Formerly, the Board presumed that any individual who submitted an employment application -- even a union "salt" -- was entitled to the NLRA's protection against discrimination in hiring. In Toering Electric, the Board rejected that presumption. Only applicants who meet the definition of statutory employees are entitled to protection against hiring discrimination. Such status requires the existence of "at least a rudimentary economic relationship, actual or anticipated, between employee and employer."

According to the Board, "submitting applications with no intention of seeking work but rather to generate meritless unfair labor practice charges is not protected activity. Indeed, such conduct manifests a fundamental conflict of interests ab initio between the employer's interest in doing business and the applicant's interest in disrupting or eliminating this business."

Focusing on individual action and its consequences in another case, the Board has modified its approach to determine the appropriate amount of back pay to make whole an individual who has been discharged in violation of the NLRA. [St. George Warehouse, 351 NLRB No. 42.] First, the NLRB's General Counsel must prove the amount of pay the individual would have been entitled to receive but for the discharge. That amount is then reduced by the individual's earnings, if any, from the time of the discharge to the date the employer offered reinstatement.

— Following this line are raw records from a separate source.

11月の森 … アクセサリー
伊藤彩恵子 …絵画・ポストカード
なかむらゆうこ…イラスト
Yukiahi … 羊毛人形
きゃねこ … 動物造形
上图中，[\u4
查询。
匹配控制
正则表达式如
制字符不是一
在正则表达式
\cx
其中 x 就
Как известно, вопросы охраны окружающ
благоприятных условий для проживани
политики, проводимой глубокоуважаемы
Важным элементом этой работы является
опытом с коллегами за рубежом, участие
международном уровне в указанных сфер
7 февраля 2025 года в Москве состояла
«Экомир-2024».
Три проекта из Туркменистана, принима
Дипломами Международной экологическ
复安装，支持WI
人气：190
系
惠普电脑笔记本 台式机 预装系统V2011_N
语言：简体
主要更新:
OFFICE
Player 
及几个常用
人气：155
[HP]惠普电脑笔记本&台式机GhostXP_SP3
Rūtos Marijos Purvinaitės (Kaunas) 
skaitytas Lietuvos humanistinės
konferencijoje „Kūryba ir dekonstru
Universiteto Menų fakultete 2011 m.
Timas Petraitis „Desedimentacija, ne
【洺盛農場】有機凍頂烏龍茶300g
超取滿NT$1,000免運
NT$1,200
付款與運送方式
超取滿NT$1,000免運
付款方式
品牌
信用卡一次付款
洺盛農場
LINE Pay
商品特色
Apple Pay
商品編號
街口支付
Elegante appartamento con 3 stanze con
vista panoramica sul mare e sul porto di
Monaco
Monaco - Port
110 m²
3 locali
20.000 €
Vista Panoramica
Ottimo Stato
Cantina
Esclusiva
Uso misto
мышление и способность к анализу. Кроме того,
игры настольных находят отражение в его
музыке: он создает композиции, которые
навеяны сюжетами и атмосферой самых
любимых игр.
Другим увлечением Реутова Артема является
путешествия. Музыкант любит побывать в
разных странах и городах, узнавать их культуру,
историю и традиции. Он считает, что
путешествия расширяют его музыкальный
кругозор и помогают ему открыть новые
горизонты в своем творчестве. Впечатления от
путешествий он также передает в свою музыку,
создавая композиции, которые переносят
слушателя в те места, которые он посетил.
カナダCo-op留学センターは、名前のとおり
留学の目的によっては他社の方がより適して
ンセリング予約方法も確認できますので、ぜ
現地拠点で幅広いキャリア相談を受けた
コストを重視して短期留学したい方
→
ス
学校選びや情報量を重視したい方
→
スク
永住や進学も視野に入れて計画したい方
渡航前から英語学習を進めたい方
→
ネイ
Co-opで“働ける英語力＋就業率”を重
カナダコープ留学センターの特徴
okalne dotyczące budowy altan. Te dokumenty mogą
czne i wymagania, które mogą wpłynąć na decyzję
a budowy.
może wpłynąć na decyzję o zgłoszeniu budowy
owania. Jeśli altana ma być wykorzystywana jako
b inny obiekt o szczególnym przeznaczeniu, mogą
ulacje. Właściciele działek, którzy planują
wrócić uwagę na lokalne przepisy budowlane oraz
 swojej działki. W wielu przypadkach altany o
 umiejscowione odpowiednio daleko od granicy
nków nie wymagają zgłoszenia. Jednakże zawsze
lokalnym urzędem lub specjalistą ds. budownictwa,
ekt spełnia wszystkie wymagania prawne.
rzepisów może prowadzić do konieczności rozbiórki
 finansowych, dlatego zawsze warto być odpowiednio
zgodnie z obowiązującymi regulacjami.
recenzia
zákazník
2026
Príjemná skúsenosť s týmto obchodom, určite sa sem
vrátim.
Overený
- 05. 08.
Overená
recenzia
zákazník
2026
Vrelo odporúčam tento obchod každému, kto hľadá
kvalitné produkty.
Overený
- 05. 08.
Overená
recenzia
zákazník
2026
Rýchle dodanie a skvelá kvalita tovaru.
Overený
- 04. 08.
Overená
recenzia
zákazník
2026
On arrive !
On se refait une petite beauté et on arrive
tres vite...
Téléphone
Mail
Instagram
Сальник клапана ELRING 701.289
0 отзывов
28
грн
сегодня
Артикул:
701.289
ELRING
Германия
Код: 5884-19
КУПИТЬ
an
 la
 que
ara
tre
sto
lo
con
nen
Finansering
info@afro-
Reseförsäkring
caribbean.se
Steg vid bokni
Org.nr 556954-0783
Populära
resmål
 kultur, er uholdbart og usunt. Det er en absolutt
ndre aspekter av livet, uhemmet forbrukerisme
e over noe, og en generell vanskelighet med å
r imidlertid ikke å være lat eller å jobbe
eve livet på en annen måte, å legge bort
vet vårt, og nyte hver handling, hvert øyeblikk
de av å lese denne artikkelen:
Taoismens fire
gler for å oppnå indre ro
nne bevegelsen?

Employer Lawsuits Against Unions
The Board also formed a new standard for employer lawsuits against unions. In formulating the new standard, the Board took into account another Supreme Court decision that found an ongoing "reasonably based" lawsuit cannot be enjoined as an unfair labor practice. Bill Johnson's Restaurants, Inc. v. NLRB, 461 U.S. 731 (1983). In BE&K Construction, the Board reasoned that the same protection must apply to a completed lawsuit that was reasonably based. According to the Board, reaching a different result for a completed, reasonably based lawsuit would have a "chilling effect" on the employer's constitutional right to petition the government for redress through the courts. Using its newly-developed standard, the Board found the BE&K lawsuit was reasonably based and the unfair labor practice complaint was dismissed.

This favorable ruling gives employers a powerful tool in a corporate campaign, which has little to do with the employees for whose affiliation the union is vying. Labor leaders report they are gaining more union members through card checks and neutrality agreements than through the Board processes of representation petitions and secret ballot elections. This type of campaigning often has the objective of persuading the employer to agree to neutrality or card check recognition, thereby circumventing the NLRA's secret ballot election process where employees have the opportunity directly to participate by voting on whether to have a union. "With the increasing sophistication and prevalence of corporate campaign-style organizing, BE&K Construction helps put employers in a better position to engage a more aggressive, toe-to- toe strategy by going on the offensive," observes Jackson Lewis attorney Philip Rosen.